= Task to complete =
Copy out every one of the rows below character for character, but omit the pictures from your answer.

(Stored data entries)
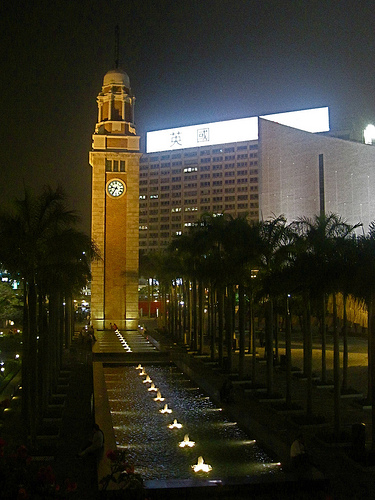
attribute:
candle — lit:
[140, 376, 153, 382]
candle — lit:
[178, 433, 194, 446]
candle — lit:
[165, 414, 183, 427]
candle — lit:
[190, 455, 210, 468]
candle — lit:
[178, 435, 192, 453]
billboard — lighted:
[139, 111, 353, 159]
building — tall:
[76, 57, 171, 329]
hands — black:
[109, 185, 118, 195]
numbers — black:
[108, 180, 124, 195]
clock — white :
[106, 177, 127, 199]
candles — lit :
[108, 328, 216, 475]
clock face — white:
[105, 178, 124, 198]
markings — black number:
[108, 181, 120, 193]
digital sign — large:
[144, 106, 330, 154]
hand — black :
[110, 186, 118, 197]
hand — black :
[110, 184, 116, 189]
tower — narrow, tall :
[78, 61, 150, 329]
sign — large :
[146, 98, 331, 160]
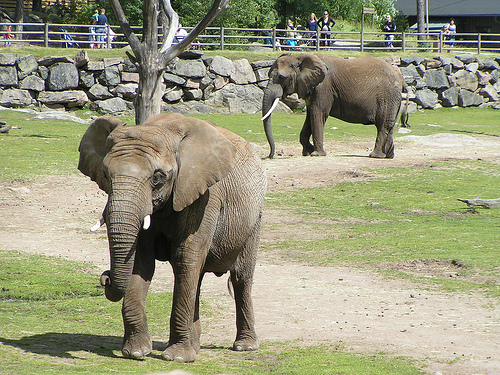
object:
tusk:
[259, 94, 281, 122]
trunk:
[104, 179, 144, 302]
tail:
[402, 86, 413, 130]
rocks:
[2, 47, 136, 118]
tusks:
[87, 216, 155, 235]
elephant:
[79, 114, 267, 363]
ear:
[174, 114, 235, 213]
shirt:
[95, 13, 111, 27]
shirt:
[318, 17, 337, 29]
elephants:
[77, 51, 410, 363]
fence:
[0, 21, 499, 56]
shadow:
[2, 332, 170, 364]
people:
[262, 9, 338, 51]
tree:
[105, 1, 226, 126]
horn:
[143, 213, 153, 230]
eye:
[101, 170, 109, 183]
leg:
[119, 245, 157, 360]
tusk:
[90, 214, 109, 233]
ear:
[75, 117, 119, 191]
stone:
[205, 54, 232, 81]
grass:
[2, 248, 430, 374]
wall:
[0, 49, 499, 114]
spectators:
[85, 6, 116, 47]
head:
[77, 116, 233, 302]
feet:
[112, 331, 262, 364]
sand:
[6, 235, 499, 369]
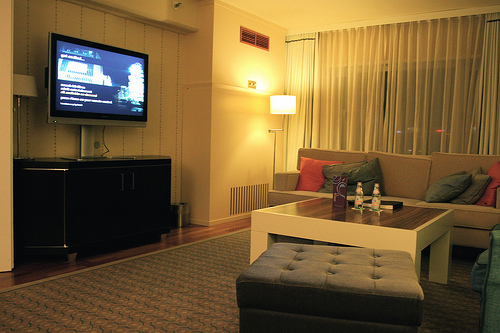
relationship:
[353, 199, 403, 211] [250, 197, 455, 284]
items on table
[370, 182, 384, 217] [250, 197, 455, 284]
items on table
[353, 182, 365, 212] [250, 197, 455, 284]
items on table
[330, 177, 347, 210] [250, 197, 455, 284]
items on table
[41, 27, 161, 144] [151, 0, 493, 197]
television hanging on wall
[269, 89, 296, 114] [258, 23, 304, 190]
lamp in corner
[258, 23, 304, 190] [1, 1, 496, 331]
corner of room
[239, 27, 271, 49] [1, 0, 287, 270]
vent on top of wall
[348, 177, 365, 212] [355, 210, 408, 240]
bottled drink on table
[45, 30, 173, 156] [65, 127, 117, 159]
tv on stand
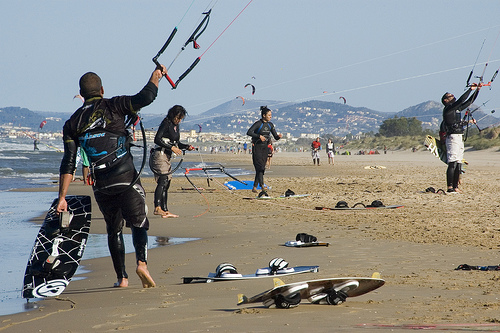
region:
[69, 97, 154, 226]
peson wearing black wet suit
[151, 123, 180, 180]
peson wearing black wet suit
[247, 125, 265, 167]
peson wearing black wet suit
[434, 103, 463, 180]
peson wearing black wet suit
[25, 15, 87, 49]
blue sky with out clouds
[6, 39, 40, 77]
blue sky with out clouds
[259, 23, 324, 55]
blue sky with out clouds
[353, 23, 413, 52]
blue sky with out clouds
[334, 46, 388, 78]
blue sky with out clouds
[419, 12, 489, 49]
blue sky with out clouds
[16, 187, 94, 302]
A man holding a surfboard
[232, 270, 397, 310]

= Written answer =
attribute:
candle — lit:
[140, 376, 153, 382]
candle — lit:
[178, 433, 194, 446]
candle — lit:
[165, 414, 183, 427]
candle — lit:
[190, 455, 210, 468]
candle — lit:
[178, 435, 192, 453]
billboard — lighted:
[139, 111, 353, 159]
building — tall:
[76, 57, 171, 329]
hands — black:
[109, 185, 118, 195]
numbers — black:
[108, 180, 124, 195]
clock — white :
[106, 177, 127, 199]
candles — lit :
[108, 328, 216, 475]
clock face — white:
[105, 178, 124, 198]
markings — black number:
[108, 181, 120, 193]
digital sign — large:
[144, 106, 330, 154]
hand — black :
[110, 186, 118, 197]
hand — black :
[110, 184, 116, 189]
tower — narrow, tall :
[78, 61, 150, 329]
sign — large :
[146, 98, 331, 160]
object:
tusk:
[259, 94, 281, 122]
trunk:
[104, 179, 144, 302]
tail:
[402, 86, 413, 130]
rocks:
[2, 47, 136, 118]
tusks:
[87, 216, 155, 235]
elephant:
[79, 114, 267, 363]
ear:
[174, 114, 235, 213]
shirt:
[95, 13, 111, 27]
shirt:
[318, 17, 337, 29]
elephants:
[77, 51, 410, 363]
fence:
[0, 21, 499, 56]
shadow:
[2, 332, 170, 364]
people:
[262, 9, 338, 51]
tree:
[105, 1, 226, 126]
horn:
[143, 213, 153, 230]
eye:
[101, 170, 109, 183]
leg:
[119, 245, 157, 360]
tusk:
[90, 214, 109, 233]
ear:
[75, 117, 119, 191]
stone:
[205, 54, 232, 81]
grass:
[2, 248, 430, 374]
wall:
[0, 49, 499, 114]
spectators:
[85, 6, 116, 47]
head:
[77, 116, 233, 302]
feet:
[112, 331, 262, 364]
sand:
[6, 235, 499, 369]
relationship:
[353, 199, 403, 211] [250, 197, 455, 284]
items on table
[370, 182, 384, 217] [250, 197, 455, 284]
items on table
[353, 182, 365, 212] [250, 197, 455, 284]
items on table
[330, 177, 347, 210] [250, 197, 455, 284]
items on table
[41, 27, 161, 144] [151, 0, 493, 197]
television hanging on wall
[269, 89, 296, 114] [258, 23, 304, 190]
lamp in corner
[258, 23, 304, 190] [1, 1, 496, 331]
corner of room
[239, 27, 271, 49] [1, 0, 287, 270]
vent on top of wall
[348, 177, 365, 212] [355, 210, 408, 240]
bottled drink on table
[45, 30, 173, 156] [65, 127, 117, 159]
tv on stand
region:
[69, 97, 154, 226]
peson wearing black wet suit
[151, 123, 180, 180]
peson wearing black wet suit
[247, 125, 265, 167]
peson wearing black wet suit
[434, 103, 463, 180]
peson wearing black wet suit
[25, 15, 87, 49]
blue sky with out clouds
[6, 39, 40, 77]
blue sky with out clouds
[259, 23, 324, 55]
blue sky with out clouds
[353, 23, 413, 52]
blue sky with out clouds
[334, 46, 388, 78]
blue sky with out clouds
[419, 12, 489, 49]
blue sky with out clouds
[16, 187, 94, 302]
A man holding a surfboard
[232, 270, 397, 310]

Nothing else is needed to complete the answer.